Objective
Retype every line below without altering anything, and leave the pictures out of your copy.

A data block
━━━━━━━━━━━━━━━━━━━━━━━━━━━━━━

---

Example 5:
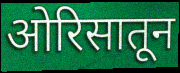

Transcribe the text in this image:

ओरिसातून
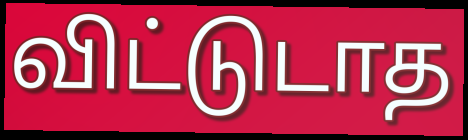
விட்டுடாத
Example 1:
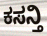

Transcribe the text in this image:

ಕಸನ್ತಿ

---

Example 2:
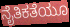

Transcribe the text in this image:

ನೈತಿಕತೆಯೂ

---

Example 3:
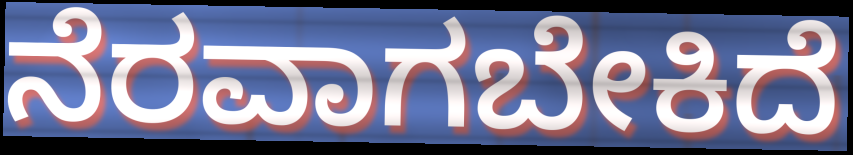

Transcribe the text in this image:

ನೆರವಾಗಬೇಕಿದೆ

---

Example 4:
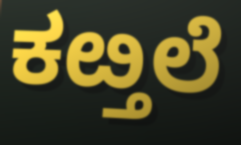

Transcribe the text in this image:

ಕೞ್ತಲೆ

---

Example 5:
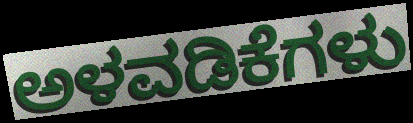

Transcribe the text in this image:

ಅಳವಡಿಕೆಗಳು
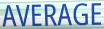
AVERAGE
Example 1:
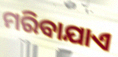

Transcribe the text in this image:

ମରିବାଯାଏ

━━━━━━━━━━━━━━━━━━━━━━━━━━━━━━

Answer to the problem
---

Example 5:

Transcribe the text in this image:

ओरिसातून
விட்டுடாத
Example 1:

Transcribe the text in this image:

ಕಸನ್ತಿ

---

Example 2:

Transcribe the text in this image:

ನೈತಿಕತೆಯೂ

---

Example 3:

Transcribe the text in this image:

ನೆರವಾಗಬೇಕಿದೆ

---

Example 4:

Transcribe the text in this image:

ಕೞ್ತಲೆ

---

Example 5:

Transcribe the text in this image:

ಅಳವಡಿಕೆಗಳು
AVERAGE
Example 1:

Transcribe the text in this image:

ମରିବାଯାଏ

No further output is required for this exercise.